Methods

Data

Updated information regarding what data is used can be found in the changelog page.

Data pre-processing

30 day time-window

Events for a given individual and a given phenocode will be merged if they are less than or equal to 30 days apart. For example if an individual as K11_APPENDACUT events at the following dates: 2000-01-01, 2000-01-20, 2000-02-10, 2000-02-28, then all these events will become one at date 2000-01-01.

This is done as an attempt to remove events that are follow-ups rather than initial diagnoses.

Statistics

Unadjusted prevalence

Number of individuals having at least one event for a given phenocode, divided by the total number of individuals in the FinnGen study. No adjustment is done to account for the difference between the age distribution of the FinnGen cohort and the one of the Finnish population.

Mortality

The implementation of the mortality statistics makes use of:

Hazard Ratios (HR), p & N

The model used is: y ~ prior endpoint + birth year + sex

If the endpoint is sex-specific, then the sex covariate is removed from the model.

Lagged hazard ratios are computed by considering only up to 1, 5, and 15 years of exposed time.

The regression are done using the lifelines library.

Absolute Risk (AR)

The absolute risk represents the probability of dying.
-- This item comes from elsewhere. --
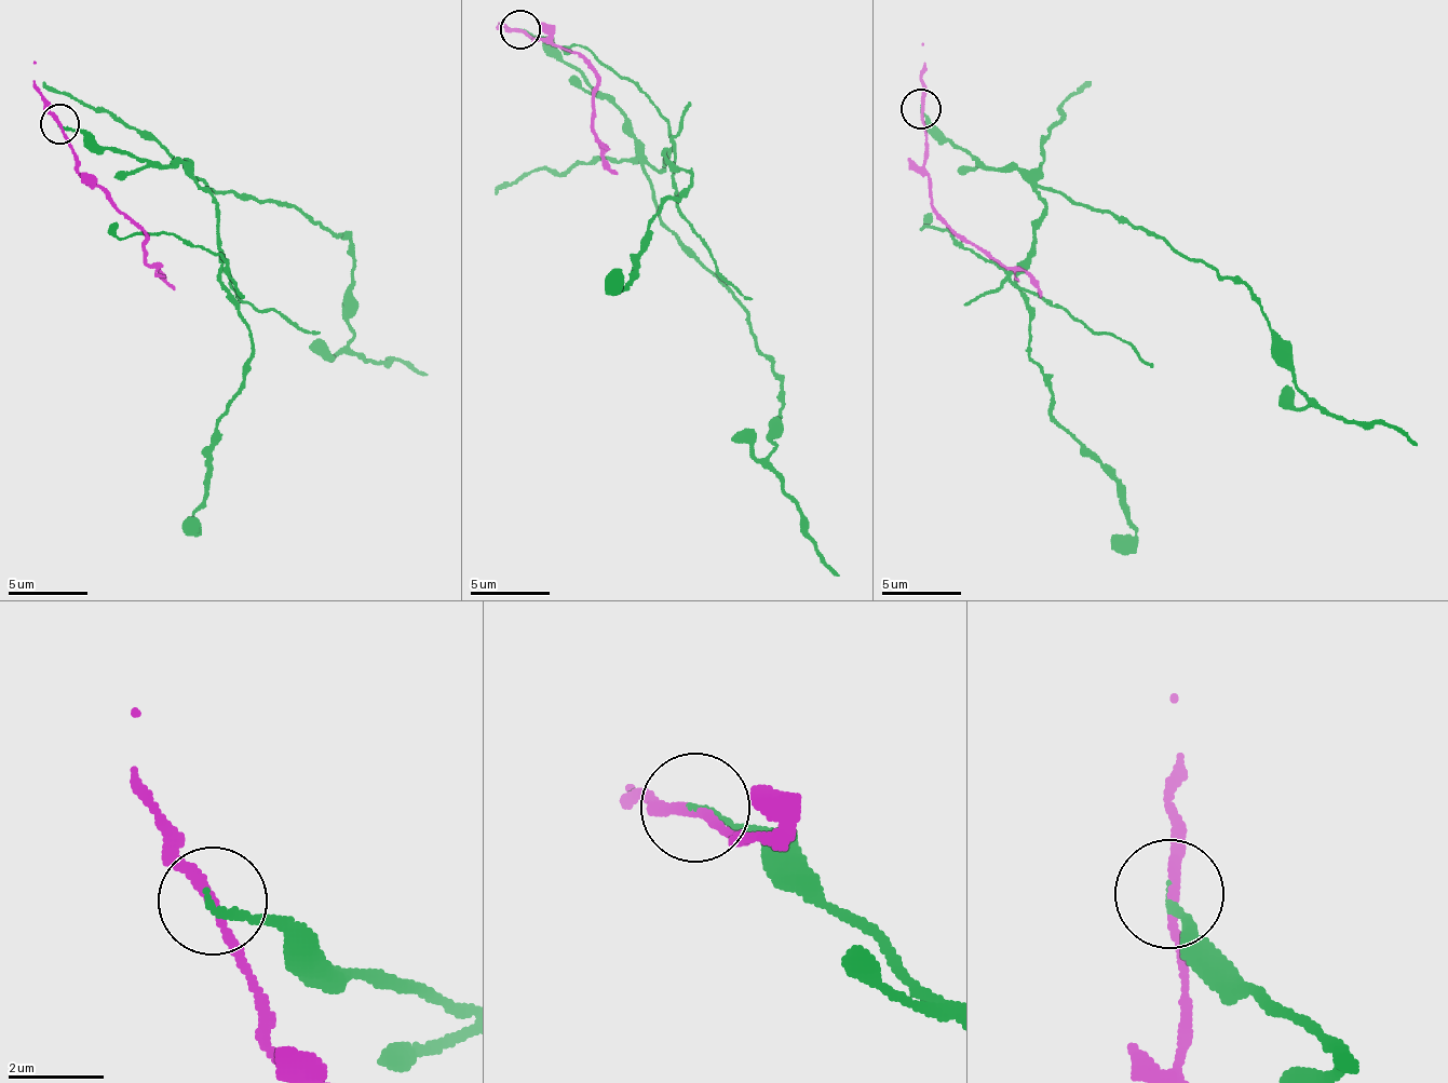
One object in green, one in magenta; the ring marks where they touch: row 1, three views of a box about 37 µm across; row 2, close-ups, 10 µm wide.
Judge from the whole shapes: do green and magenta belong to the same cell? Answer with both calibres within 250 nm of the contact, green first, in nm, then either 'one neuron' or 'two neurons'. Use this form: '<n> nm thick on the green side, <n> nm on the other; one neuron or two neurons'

It is defined as AR = 1 - survival_probability. The survival probability is derived from the fitted Cox model with the following parameters:

  • year of birth: 1959
  • sex ratio: 50%

Survival analyses between phenocodes

Most of the study follows the NB-COMO study.

Data pre-processing

  • Start of study: 1998-01-01
  • End of study: 2018-12-31
  • Prevalent cases removed from the study.
  • Ignore time before start of study for individuals having the prior-phenocode before the study starts.
  • Split time in unexposed and exposed periods.
  • Only consider endpoint pairs:
    • with at least 10 individuals for each cell of the contingency table of this endpoint pair.
    • with at least 25 individuals having the outcome endpoint.
    • where ICDs of both endpoints as well as there parents don't overlap.
    • where endpoints are not descendants of one another in the endpoint tree hierarchy.

Cox regression

The model used is: y ~ prior + birth_year + sex

If the endpoint is sex-specific, then the sex covariate is removed from the model.

Lagged hazard ratios are computed by considering only up to 1, 5, and 15 years of exposed time.

The regression are done using the lifelines library.

Notes

Due to the sensitive nature of the data, the age when entering and leaving the study has an accuracy of 1 year.

Drug Statistics

The drug score is computed in a 2-step process:

  1. Fit the data to the logistic model:
    y ~ sex + year-of-birth + year-of-birth^2 + year-at-endpoint + year-at-endpoint^2
  2. Use the fitted model to predict the probability for the following data:
    • sex = 0.5, assume an even number of females and males.
    • year-of-birth = 1960, the mean year of birth of the FinnGen cohort.
    • year-at-endpoint = 2018, predict the probability at the end of the study.

The resulting probability value is the drug score. The highest the drug score is, the more likely the drug is to be taken after the given endpoint.

Source code

Availabe on GitHub for both the data processing pipeline and the website.